## REQUIRED WORK:
Repeat the lines below word for word, leaving out the pictures.

(Chart quiz items)

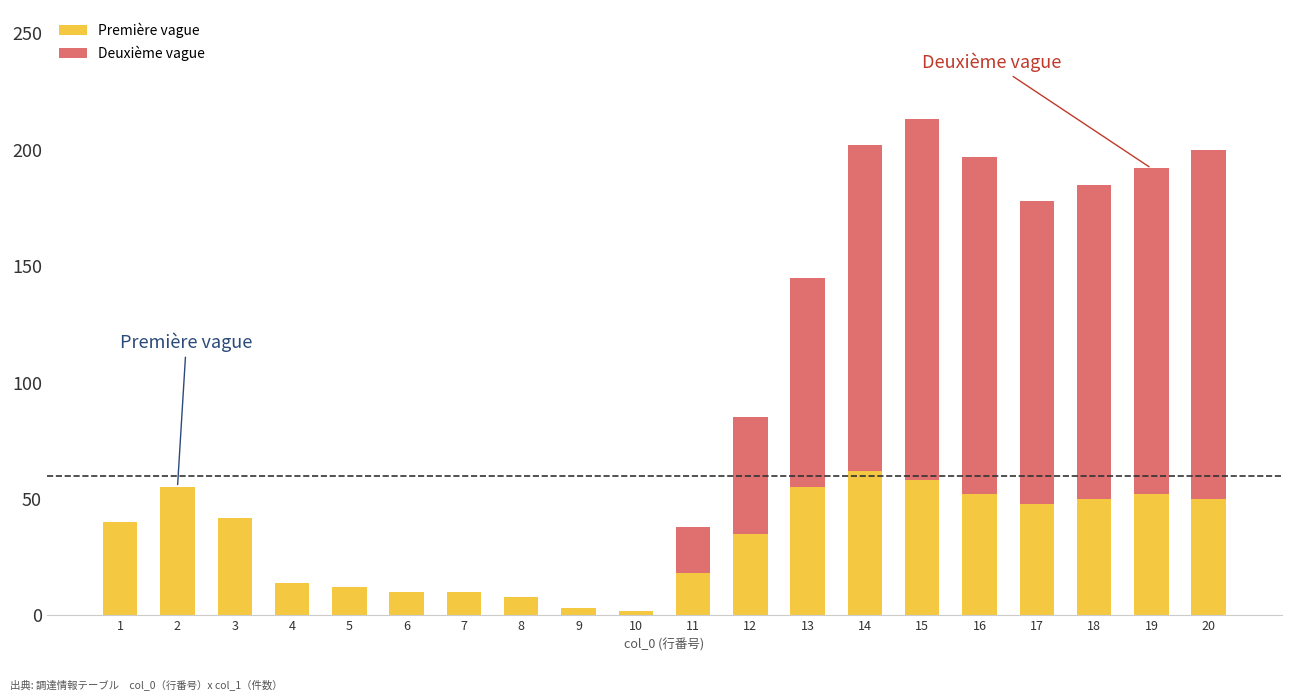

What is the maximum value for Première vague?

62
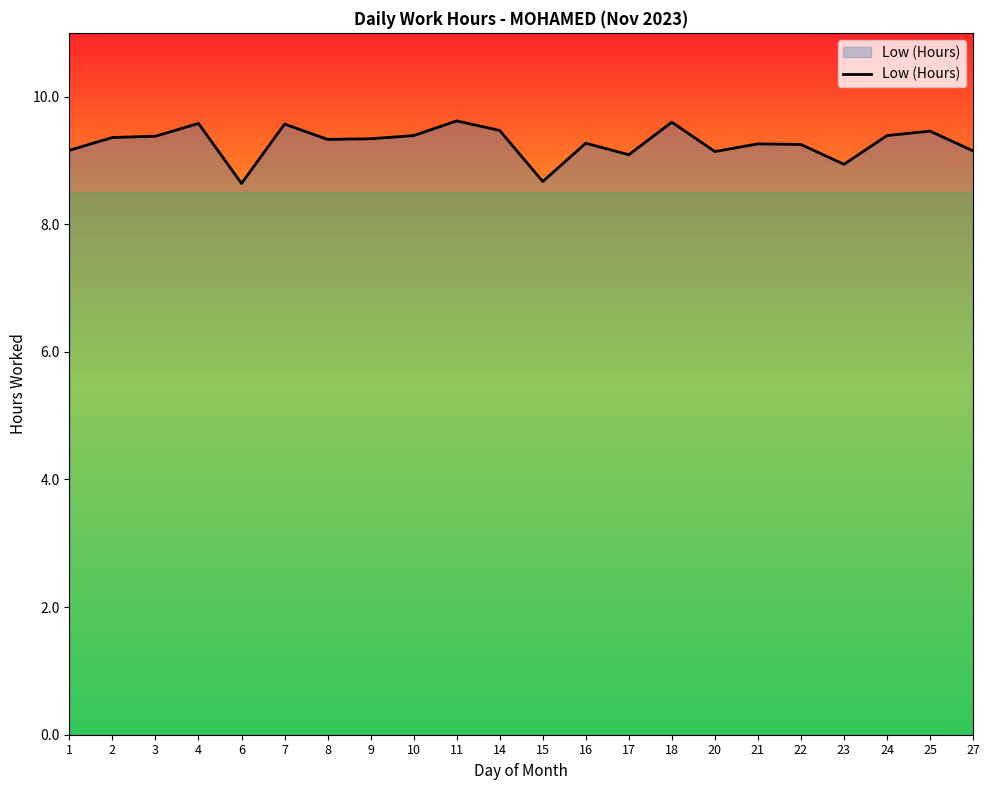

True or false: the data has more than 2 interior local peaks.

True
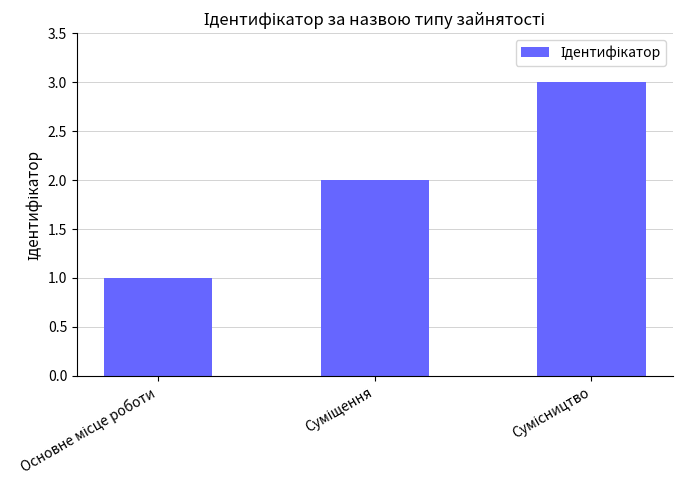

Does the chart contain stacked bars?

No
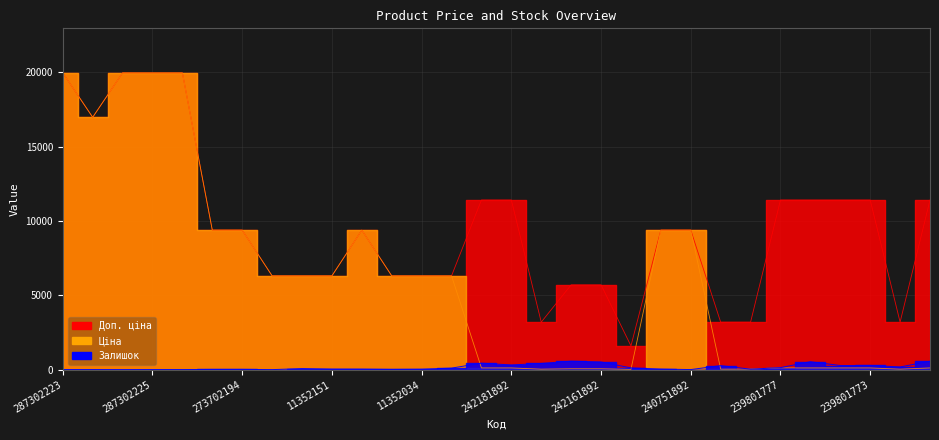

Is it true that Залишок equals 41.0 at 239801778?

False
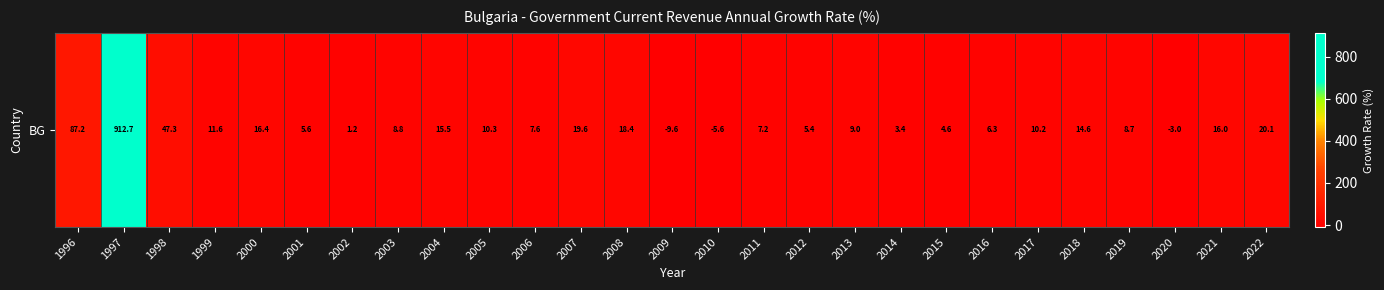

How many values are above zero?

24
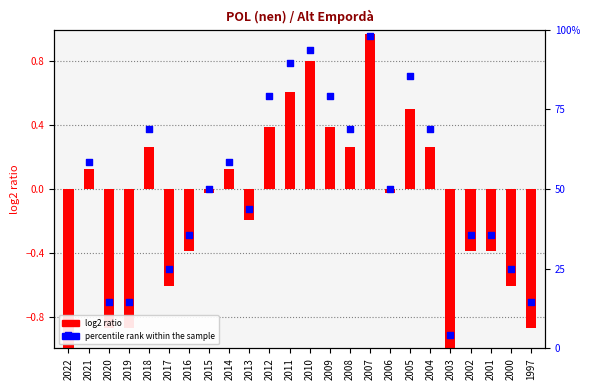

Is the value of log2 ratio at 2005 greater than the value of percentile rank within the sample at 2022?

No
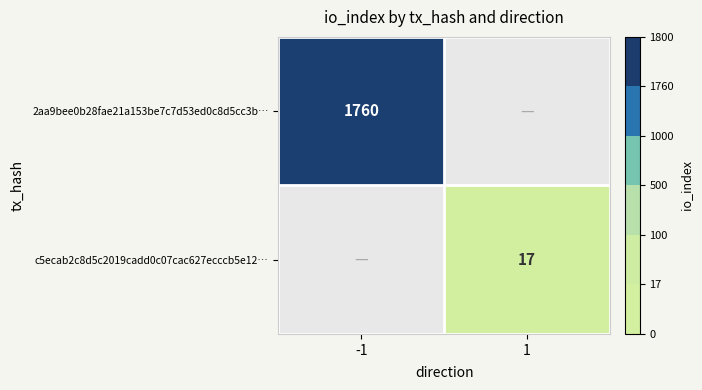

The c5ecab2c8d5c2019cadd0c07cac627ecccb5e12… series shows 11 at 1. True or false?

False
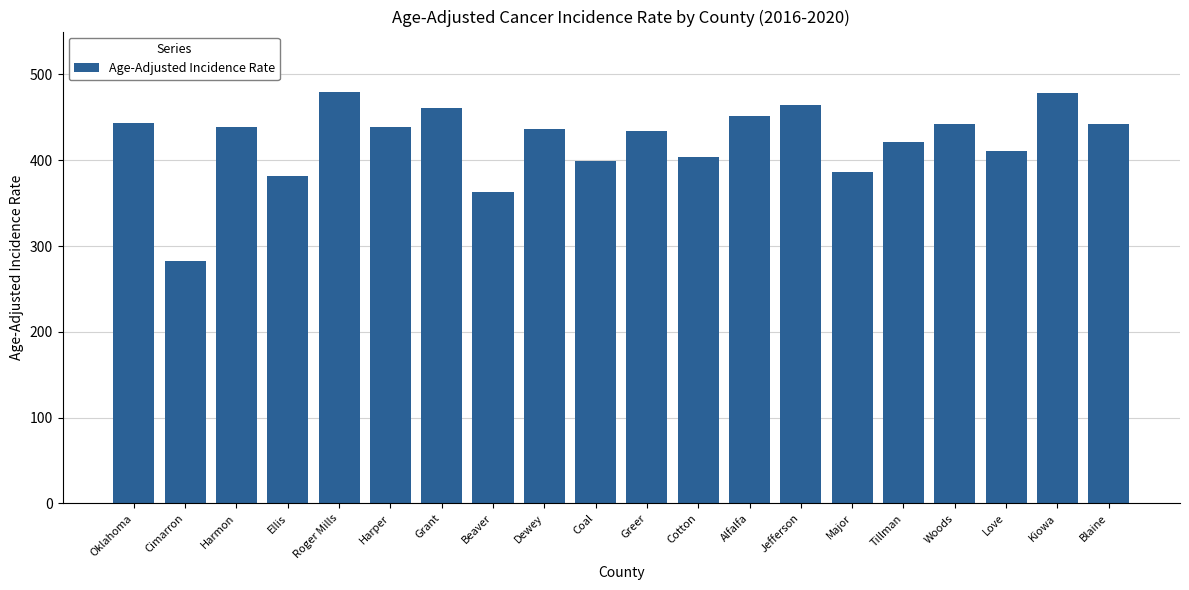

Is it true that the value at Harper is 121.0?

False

## OUTPUT OF THE TASK:
What is the maximum value for Première vague?

62

True or false: the data has more than 2 interior local peaks.

True

Does the chart contain stacked bars?

No

Is it true that Залишок equals 41.0 at 239801778?

False

How many values are above zero?

24

Is the value of log2 ratio at 2005 greater than the value of percentile rank within the sample at 2022?

No

The c5ecab2c8d5c2019cadd0c07cac627ecccb5e12… series shows 11 at 1. True or false?

False

Is it true that the value at Harper is 121.0?

False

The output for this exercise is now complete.